Pour qu’une enquête soit ré-ouverte il faut qu’il y ait des éléments nouveaux c’est ça ? On y est maintenant ?
Il faut qu’il y ait des éléments nouveaux éventuellement, un propos nouveau, parce qu’il a toujours dit qu’il connaissait la victime, qu’il l’a ramené chez elle, mais il n’a jamais avoué. Mais il y a tellement de choses graves qui se sont passées. Des atteintes à la procédure. Vous savez que quand Sylvain Kereneur est placé en garde à vue la première fois en novembre 2010, des personnes l’ont laissé parler à son père au téléphone. On était en pleine garde à vue ! C’est du jamais vue. Le problème c’est qu’il n’y a jamais eu d’enquête sur ce fiasco.
Vous parlez de fiasco ?
C’est un fiasco au niveau de l’enquête elle-même et c’est un fiasco judiciaire. Je crois qu’il faudrait peut-être aller interroger les juges d’instructions de l’époque, les chargés d’enquête, mais aussi les magistrats qui ont ordonné le non-lieu. Je pense qu’il y aurait eu dû y avoir une enquête du parquet sur les violations graves et réitérées des secrets de l’enquête et de l’instruction et même des rapprochements extrêmement curieux entre avocats, magistrats sur cette affaire-là. Il est là le scandale judiciaire. C’est l’absence d’enquête.

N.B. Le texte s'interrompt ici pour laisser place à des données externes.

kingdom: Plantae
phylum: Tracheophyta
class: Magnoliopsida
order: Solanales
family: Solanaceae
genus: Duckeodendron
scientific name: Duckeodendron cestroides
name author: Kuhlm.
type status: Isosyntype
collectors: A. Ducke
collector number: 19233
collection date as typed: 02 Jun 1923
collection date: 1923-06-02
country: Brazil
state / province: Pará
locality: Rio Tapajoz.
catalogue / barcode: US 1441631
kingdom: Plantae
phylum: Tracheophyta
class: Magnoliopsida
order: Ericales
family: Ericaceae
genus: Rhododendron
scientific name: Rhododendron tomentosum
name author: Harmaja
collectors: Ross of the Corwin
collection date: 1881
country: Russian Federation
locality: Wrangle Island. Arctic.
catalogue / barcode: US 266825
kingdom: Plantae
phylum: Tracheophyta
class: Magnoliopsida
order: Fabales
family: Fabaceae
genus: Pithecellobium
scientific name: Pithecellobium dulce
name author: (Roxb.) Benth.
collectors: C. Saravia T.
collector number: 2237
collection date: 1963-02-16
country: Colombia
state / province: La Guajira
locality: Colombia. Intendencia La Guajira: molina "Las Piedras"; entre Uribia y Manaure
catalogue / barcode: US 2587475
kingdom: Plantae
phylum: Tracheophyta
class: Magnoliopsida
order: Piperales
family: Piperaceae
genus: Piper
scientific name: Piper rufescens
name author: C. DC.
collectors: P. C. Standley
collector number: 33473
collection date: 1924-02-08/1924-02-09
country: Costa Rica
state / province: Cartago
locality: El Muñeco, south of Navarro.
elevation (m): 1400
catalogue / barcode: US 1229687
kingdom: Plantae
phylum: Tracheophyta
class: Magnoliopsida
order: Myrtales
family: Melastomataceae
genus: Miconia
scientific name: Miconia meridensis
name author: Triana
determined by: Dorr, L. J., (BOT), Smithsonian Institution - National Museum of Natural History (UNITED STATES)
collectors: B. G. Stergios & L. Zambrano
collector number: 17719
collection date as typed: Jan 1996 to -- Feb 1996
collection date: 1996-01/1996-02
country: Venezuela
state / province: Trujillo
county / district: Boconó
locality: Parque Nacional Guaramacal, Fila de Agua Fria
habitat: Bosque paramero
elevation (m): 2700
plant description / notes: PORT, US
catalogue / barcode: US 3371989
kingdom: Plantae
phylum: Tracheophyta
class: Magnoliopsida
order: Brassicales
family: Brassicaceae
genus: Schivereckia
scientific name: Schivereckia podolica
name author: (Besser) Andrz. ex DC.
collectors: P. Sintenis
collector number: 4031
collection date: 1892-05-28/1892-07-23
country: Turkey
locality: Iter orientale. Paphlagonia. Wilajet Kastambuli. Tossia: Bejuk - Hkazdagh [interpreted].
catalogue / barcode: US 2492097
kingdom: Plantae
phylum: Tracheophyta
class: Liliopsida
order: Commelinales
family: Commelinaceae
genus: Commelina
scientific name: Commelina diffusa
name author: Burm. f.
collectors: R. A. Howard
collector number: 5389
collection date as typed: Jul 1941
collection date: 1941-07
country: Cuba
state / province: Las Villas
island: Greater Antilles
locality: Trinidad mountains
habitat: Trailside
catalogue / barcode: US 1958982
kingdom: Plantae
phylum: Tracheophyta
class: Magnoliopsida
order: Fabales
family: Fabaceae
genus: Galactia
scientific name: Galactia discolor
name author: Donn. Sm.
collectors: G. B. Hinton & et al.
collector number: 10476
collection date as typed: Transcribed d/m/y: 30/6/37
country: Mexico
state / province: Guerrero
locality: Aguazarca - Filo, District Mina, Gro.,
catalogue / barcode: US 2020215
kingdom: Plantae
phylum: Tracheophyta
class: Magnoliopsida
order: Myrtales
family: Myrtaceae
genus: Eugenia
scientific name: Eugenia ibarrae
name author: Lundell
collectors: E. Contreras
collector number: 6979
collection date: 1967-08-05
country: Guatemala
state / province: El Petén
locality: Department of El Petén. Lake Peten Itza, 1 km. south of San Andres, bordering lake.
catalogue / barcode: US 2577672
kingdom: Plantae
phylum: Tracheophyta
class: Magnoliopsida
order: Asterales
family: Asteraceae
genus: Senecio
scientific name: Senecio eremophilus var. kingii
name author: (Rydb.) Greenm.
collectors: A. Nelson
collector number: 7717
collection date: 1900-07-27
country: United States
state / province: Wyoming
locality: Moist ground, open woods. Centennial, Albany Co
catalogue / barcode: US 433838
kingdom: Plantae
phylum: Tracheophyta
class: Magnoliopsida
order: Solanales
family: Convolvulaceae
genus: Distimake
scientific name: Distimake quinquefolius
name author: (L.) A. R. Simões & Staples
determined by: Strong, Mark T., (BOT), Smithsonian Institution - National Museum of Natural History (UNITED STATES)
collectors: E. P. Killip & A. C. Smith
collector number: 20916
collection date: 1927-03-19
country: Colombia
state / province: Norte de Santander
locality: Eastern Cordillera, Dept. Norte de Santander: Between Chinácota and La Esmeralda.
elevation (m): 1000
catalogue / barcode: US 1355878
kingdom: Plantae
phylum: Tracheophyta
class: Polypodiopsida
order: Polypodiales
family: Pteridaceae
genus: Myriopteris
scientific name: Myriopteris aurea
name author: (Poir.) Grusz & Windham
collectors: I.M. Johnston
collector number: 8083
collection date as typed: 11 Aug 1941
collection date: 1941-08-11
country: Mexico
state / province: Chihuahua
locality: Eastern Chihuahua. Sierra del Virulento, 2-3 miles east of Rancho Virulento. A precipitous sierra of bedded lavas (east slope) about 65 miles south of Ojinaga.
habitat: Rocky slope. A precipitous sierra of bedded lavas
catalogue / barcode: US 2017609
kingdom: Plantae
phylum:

Vous pensez que cette affaire sera un jour résolue ?
Cette enquête peut et doit reprendre aujourd’hui. La prescription est de 10 ans pour un crime. Mais il y a eu des actes d’instruction jusqu’en 2015, donc le délai est repoussé je pense jusqu’en 2025. Et les aveux de Sylvain Kereneur concernant la mort de Karina et tous les points communs entre les deux crimes ne peut plus laisser la moindre hésitation. Mais auront-ils le courage de le faire ? Cette histoire met en cause trop de gens.